**Task statement**
The response must consist of each line in the listing that has the word "votre" in it.

_____

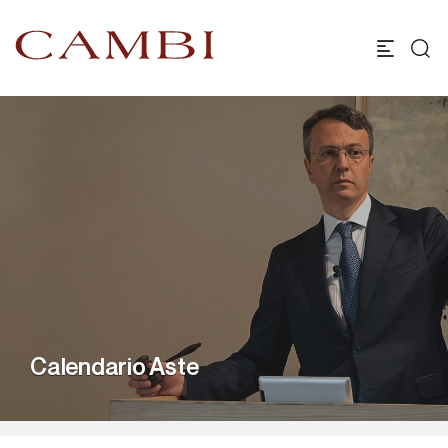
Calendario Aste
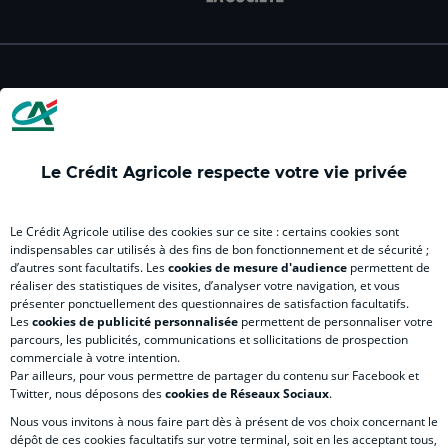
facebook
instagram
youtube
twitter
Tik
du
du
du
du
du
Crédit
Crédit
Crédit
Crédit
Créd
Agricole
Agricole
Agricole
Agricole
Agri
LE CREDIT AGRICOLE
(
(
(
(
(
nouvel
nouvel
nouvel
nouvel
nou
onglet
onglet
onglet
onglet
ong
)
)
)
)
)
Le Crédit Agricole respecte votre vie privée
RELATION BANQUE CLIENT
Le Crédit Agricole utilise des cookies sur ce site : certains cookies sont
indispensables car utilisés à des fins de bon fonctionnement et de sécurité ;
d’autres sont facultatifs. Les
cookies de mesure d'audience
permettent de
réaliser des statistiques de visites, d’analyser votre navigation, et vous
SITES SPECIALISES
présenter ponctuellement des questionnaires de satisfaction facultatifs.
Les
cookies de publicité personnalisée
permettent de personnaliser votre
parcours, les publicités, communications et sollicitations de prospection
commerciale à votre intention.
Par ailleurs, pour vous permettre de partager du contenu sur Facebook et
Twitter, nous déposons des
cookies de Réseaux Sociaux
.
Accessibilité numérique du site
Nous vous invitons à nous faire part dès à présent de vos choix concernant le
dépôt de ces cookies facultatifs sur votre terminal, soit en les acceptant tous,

_____

**Answer**
Le Crédit Agricole respecte votre vie privée
réaliser des statistiques de visites, d’analyser votre navigation, et vous
permettent de personnaliser votre
commerciale à votre intention.
dépôt de ces cookies facultatifs sur votre terminal, soit en les acceptant tous,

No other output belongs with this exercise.